En el Jardín de los Dioses vive la chica que se robó las estrellas. Las guarda con recelo, las cuenta cada noche y engarza las más bellas con un hilo matemático dándole forma a la oscuridad fijando mitos o plasmando los nombres de celebridades muertas.
Ella es como un árbol, dicen; como una niña legendaria que juega a ordenar el tiempo.
Algunas las guarda en costales como arena y las esparce en nebulosos crisoles. Pero su ojo de gato está perdida; la niña anda en la nada buscando su valiosa gema. Para no perderse esparce sobre el camino imaginario leves cucharadas de una ligera lluvia de grillos fluorescentes por si quedara sorda.
Su cabello es una supernova, infinita gravedad expulsada que cae untada sobre sus hombros como las lágrimas de un húmedo sauce galáctico. Cuando ella corre, el hálito solar le acaricia y derrama una aguda cauda azul sobre la silenciosa rumorosa de su azul espalda.
Es una soñadora radical. Profusa fuente de testigos. Por medio de sus cuentas da por entendido el universo.
Corre descalza untada de diamantes que se adieren como anfibios en sus plantas, raíces que no soportan su vida sedentaria.
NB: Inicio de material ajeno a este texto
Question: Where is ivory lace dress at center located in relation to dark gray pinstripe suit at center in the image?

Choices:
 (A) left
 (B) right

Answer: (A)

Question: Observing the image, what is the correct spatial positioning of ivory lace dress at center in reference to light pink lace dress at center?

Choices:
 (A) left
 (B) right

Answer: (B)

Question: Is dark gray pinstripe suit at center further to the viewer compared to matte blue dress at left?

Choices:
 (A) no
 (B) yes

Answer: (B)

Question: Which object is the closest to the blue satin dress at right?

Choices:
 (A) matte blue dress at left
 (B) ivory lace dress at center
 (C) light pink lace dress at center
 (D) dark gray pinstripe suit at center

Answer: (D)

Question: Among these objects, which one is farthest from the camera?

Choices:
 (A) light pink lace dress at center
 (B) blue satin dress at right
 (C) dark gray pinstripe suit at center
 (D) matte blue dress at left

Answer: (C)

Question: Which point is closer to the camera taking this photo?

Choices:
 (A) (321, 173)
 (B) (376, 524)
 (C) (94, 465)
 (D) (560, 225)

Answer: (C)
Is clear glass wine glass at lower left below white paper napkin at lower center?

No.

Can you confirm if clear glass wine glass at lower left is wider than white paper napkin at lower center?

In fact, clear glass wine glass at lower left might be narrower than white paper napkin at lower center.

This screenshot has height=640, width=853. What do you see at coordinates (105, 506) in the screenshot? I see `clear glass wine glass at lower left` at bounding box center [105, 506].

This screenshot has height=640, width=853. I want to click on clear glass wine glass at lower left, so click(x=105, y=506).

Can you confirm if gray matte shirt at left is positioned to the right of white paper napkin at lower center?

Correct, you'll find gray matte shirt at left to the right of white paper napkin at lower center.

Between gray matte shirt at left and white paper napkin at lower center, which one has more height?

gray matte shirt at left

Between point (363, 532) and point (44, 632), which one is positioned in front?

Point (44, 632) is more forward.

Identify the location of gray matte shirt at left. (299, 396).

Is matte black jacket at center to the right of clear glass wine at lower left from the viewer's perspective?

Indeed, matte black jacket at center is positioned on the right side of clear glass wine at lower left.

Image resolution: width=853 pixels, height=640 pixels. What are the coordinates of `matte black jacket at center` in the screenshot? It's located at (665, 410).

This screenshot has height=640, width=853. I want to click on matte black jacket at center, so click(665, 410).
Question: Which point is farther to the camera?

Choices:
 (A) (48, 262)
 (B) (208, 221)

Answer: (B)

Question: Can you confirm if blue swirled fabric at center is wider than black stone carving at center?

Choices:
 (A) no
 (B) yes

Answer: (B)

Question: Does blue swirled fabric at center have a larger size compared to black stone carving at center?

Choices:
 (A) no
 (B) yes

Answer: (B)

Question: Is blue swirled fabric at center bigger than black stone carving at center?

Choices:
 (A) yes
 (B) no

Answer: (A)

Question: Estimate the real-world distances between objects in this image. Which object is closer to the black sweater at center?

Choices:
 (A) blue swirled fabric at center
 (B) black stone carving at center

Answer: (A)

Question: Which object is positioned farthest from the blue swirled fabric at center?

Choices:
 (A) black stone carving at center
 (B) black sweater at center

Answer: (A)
Por eso escapa cada noche, cuando los dioses duermen y arroja sus semillas para recrear un huerto de sílfidos púlsares.
Lleva en su garganta una laqueada ola laberíntica. De espuma sideral iridiscente es su vestido, un manto de flores tornasol rojo turquesa.
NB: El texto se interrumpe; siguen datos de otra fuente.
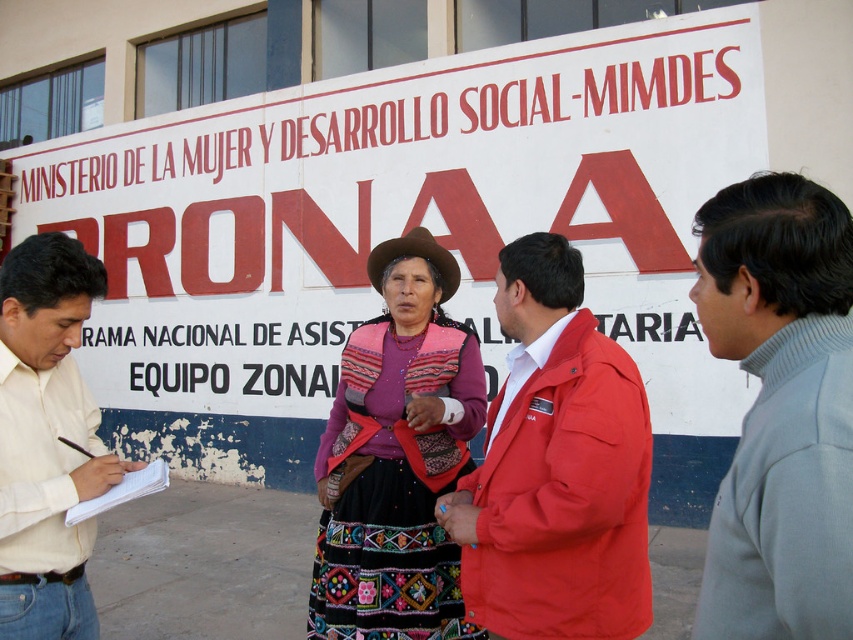
Can you confirm if white paperboard sign at center is positioned above light yellow shirt at left?

Yes, white paperboard sign at center is above light yellow shirt at left.

The image size is (853, 640). Describe the element at coordinates (396, 227) in the screenshot. I see `white paperboard sign at center` at that location.

This screenshot has width=853, height=640. Describe the element at coordinates (396, 227) in the screenshot. I see `white paperboard sign at center` at that location.

I want to click on white paperboard sign at center, so click(x=396, y=227).

Between white paperboard sign at center and brown felt cowboy hat at center, which one has more height?

Standing taller between the two is brown felt cowboy hat at center.

Identify the location of white paperboard sign at center. Image resolution: width=853 pixels, height=640 pixels. (396, 227).

Which is behind, point (688, 502) or point (428, 234)?

Point (688, 502)

Locate an element on the screen. This screenshot has height=640, width=853. white paperboard sign at center is located at coordinates (396, 227).

Is point (425, 380) closer to viewer compared to point (437, 273)?

Yes, it is in front of point (437, 273).

Who is more forward, (387, 496) or (434, 240)?

Point (387, 496)

This screenshot has width=853, height=640. Find the location of `embroidered fabric dress at center`. embroidered fabric dress at center is located at coordinates (396, 458).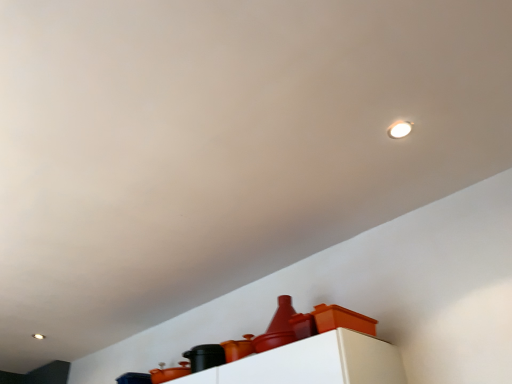
Describe the element at coordinates (399, 129) in the screenshot. The image size is (512, 384). I see `white glossy light at upper right` at that location.

In order to face white glossy light at upper right, should I rotate leftwards or rightwards?

To align with it, rotate right about 18.795°.

You are a GUI agent. You are given a task and a screenshot of the screen. Output one action in this format:
    pyautogui.click(x=<x>, y=<y>)
    Task: Click on the white glossy light at upper right
    The width and height of the screenshot is (512, 384).
    Given the screenshot: What is the action you would take?
    pyautogui.click(x=399, y=129)

You are a GUI agent. You are given a task and a screenshot of the screen. Output one action in this format:
    pyautogui.click(x=<x>, y=<y>)
    Task: Click on the white glossy light at upper right
    
    Given the screenshot: What is the action you would take?
    pyautogui.click(x=399, y=129)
En el Jardín de los Dioses vive la joven que hurtó el cielo. Ella es la cuna que arrulla el fragmentado corazón blanco de la noche.
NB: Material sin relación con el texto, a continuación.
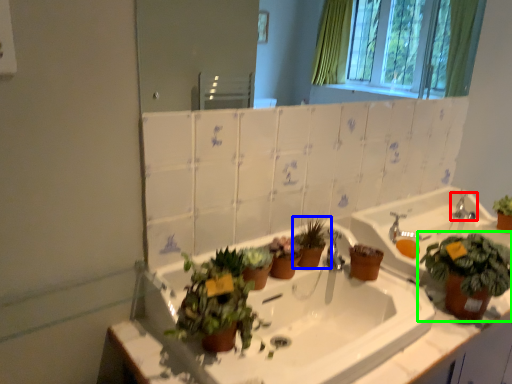
Question: Which object is positioned farthest from tap (highlighted by a red box)? Select from houseplant (highlighted by a blue box) and houseplant (highlighted by a green box).

Choices:
 (A) houseplant
 (B) houseplant

Answer: (A)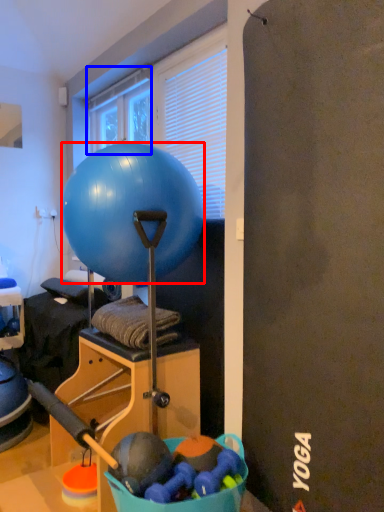
Question: Which point is closer to the camera, ball (highlighted by a red box) or window (highlighted by a blue box)?

Choices:
 (A) ball
 (B) window

Answer: (A)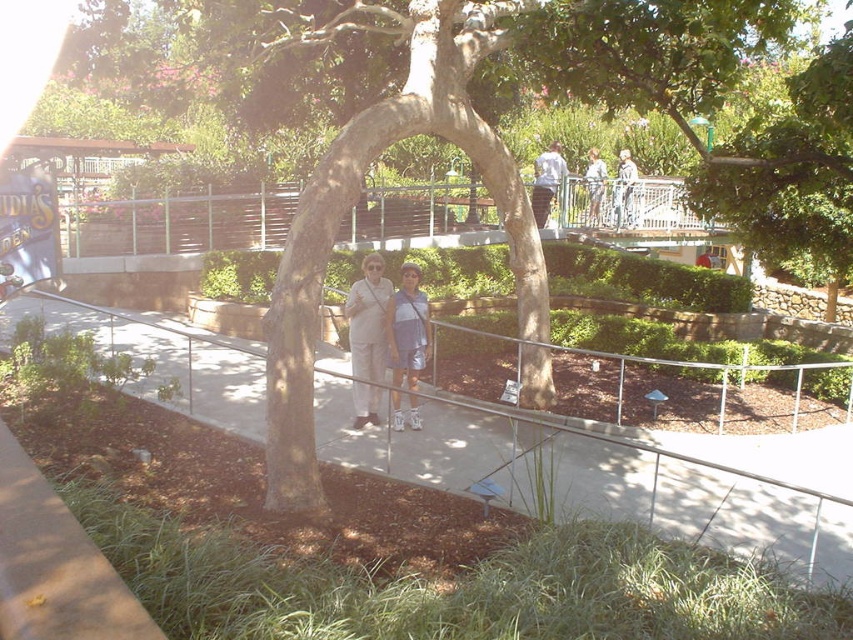
Question: Which of these objects is positioned closest to the light beige pants at center?

Choices:
 (A) smooth concrete path at center
 (B) matte blue dress at center

Answer: (B)

Question: Is metallic silver railing at upper center thinner than white cotton shirt at upper center?

Choices:
 (A) no
 (B) yes

Answer: (A)

Question: Does green textured tree at center have a smaller size compared to light blue denim shorts at center?

Choices:
 (A) yes
 (B) no

Answer: (B)

Question: Does metallic silver railing at upper center appear on the right side of light blue denim shorts at center?

Choices:
 (A) yes
 (B) no

Answer: (B)

Question: Estimate the real-world distances between objects in this image. Which object is farther from the matte blue dress at center?

Choices:
 (A) smooth concrete path at center
 (B) green textured tree at center

Answer: (B)

Question: Which object is farther from the camera taking this photo?

Choices:
 (A) metallic silver statue at upper center
 (B) green leafy tree at upper center

Answer: (A)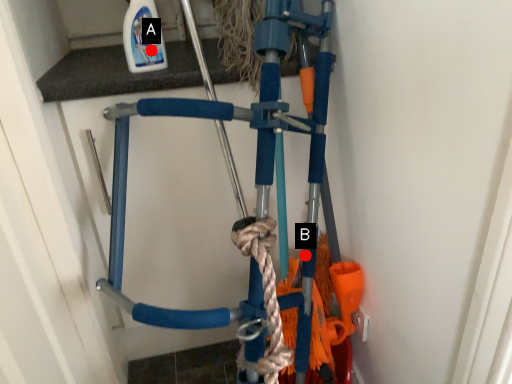
Question: Two points are circled on the image, labeled by A and B beside each circle. Which point is closer to the camera?

Choices:
 (A) A is closer
 (B) B is closer

Answer: (A)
Su rostro es el lago nocturno donde flotan las luciérnagas que saben a leche y miel.
Pero cuenta la leyenda que no conozco sus ojos que me miran despidiéndose. Más prefiero flotar en ellos, en el fresco cenote de su gracia cual ofrenda a los durmientes dioses del destino.
Sé que pronto escribirá mi nombre en el tamiz celeste:
Briznas de soles tristes formarán mi bruno rostro.